CORN futures on the Chicago Board of Trade (CBOT) rallied on Monday. DEC’09 corn futures finished at $3.822/bu; up 16.25¢/bu and 4.25¢/bu higher than last Monday. The MAY’10 contract closed at $4.046; up 16.25¢/bu and 6.0¢/bu higher than last report. Late Monday USDA put the US corn crop at 25 per cent harvested vs. the 5-year average of 71 per cent. Exports had a bearish tone with USDA reporting 23.367 mi bu inspected for export vs. expectations for 16-32 mi bu. Supporting the market were news reports that the European Union commission in charge of grain approved three types of GMO corn for import and concerns over corn toxins developing in the US corn crop from wet weather. Cash bids for corn were weak on Monday amid expectations that harvest would gear up shortly. Funds bought about 11,000 contracts while large speculators registered net bull positions at 5,300 lots. Now is a good time to consider selling the rest of the ’09 corn crop.

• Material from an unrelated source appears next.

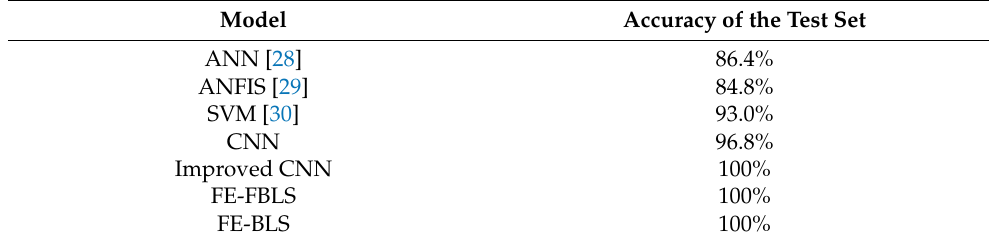
Table 4. Comparison of classification accuracy of each classification model.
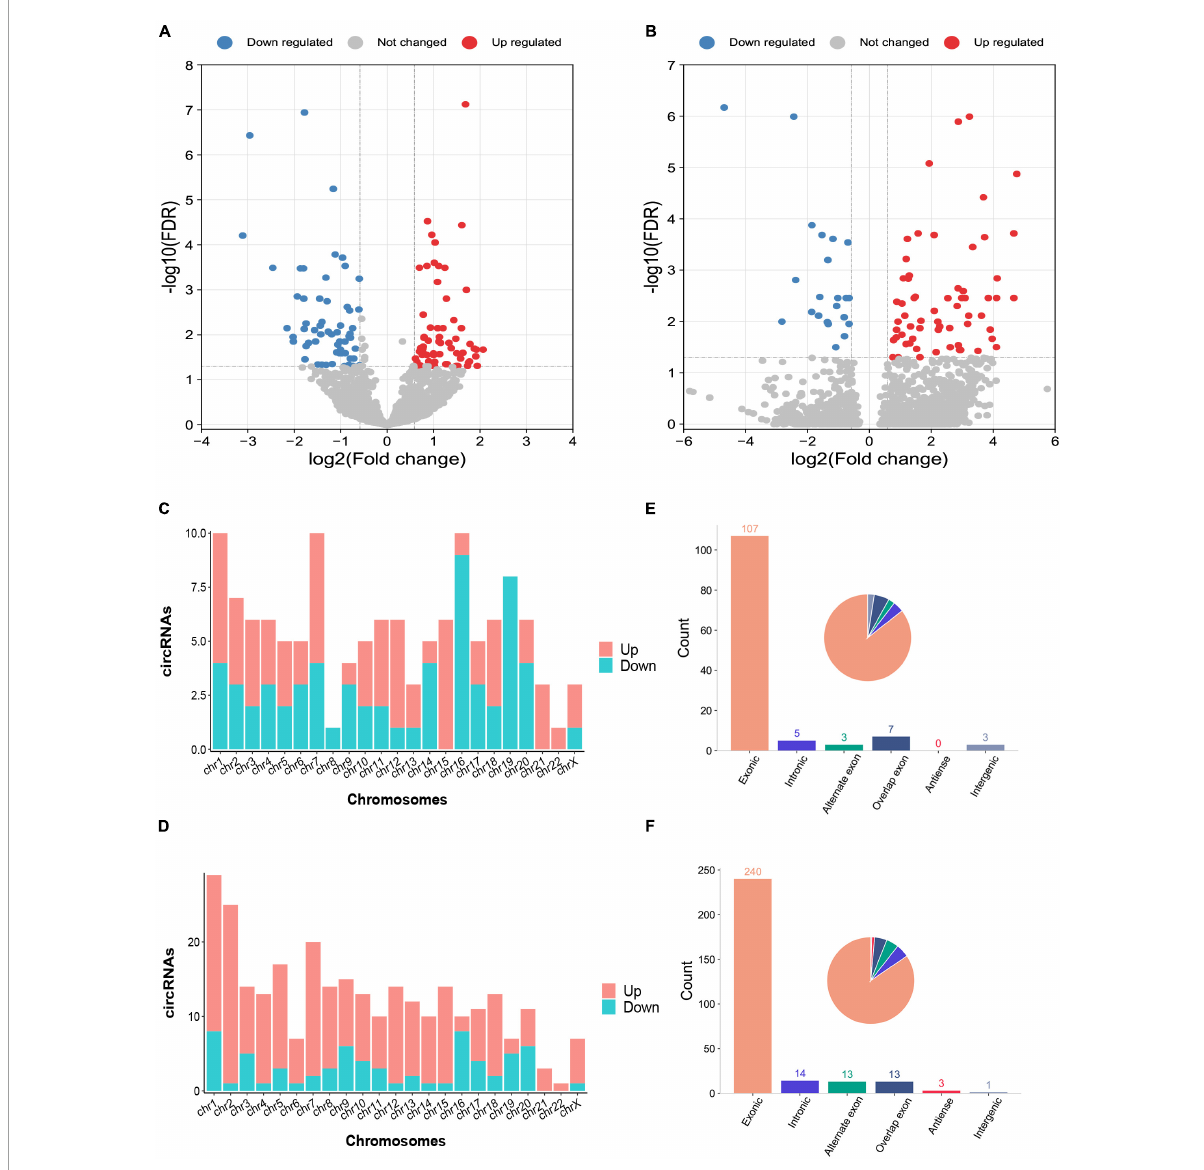
FIGURE1 Differentially expressed circRNAs between intracerebral hemorrhage (ICH) patients and healthy controls in the discovery and validation cohorts. (A,B) The volcano plot of circRNA expression profiles in ICH patients and controls (fold change ≥ 1.5 and FDR < 0.05) in the discovery ( n = 44 vs. 31) (A) and validation ( n = 20 vs. 19) (B) cohorts. Red dots represent upregulated genes, and blue dots represent downregulated genes. (C) The bar diagram shows the circRNA distribution in the chromosomes between 44 ICH patients and 31 healthy controls in the discovery cohort. The red columns represent upregulated circRNAs, while blue columns represent downregulated circRNAs. (D) The bar diagram shows the circRNA distribution in the chromosomes between 20 ICH patients and 19 healthy controls in the validation cohort. The red columns represent upregulated circRNAs, while blue columns represent downregulated circRNAs. (E) The bar diagram and pie chart show the differentially expressed circRNA distribution in the chromosome region (exonic, intronic, intergenic, alternate exon, overlapping exon and antisense) in 44 ICH patients compared with 31 healthy controls in the discovery cohort. (F) The bar diagram and pie chart show the differentially expressed circRNA distribution in the chromosome region (exonic, intronic, intergenic, alternate exon, overlapping exon and antisense) in 20 ICH patients compared with 19 healthy controls in the validation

SOYBEAN futures on the Chicago Board of Trade (CBOT) closed up on Monday. NOV’09 soybean futures closed at $9.974/bu; up 19.5¢/bu and 11.5¢/bu higher than this time last week. The MAR’10 soybean contract closed at $10.000/bu; up 25.0¢/bu and 11.75+¢/bu cents over last report. A weaker dollar and strong exports underpinned the market. USDA placed soybeans-inspected-for-export at 63.675 mi bu vs. estimates for 39-48 mi bu. Late Monday USDA put the amount of US soybeans harvested at 51 per cent vs. the 5-year average of 87 per cent this time of year. Cash soybean prices were weaker early Monday amid harvest pressure. Funds bought about 6,000 lots while large speculators cut net bull positions by 2,800 contracts. Hopefully 80 per cent of the ’09 crop has been sold. It might be a good idea to sell more on the rally.

WHEAT futures in Chicago (CBOT) closed higher on Monday. DEC’09 futures closed at $5.166/bu; up 22. 5¢/bu but 10.5¢/bu lower than a week ago. The JULY’10 wheat contract closed at $5.594/bu; up 22.25¢/bu but 7.75¢/bu lower than last report. Fund buying and a weaker dollar were supporting features, however, exports and the large global supply of wheat continued to pressure prices. USDA placed wheat-inspected-for-export at 11.933 mi bu vs. expectations for 15-18 mi bu. Funds bought 5,000 contracts while large speculators decreased net bear positions by 4,600 lots. Pricing would be advisable on these technical bounces.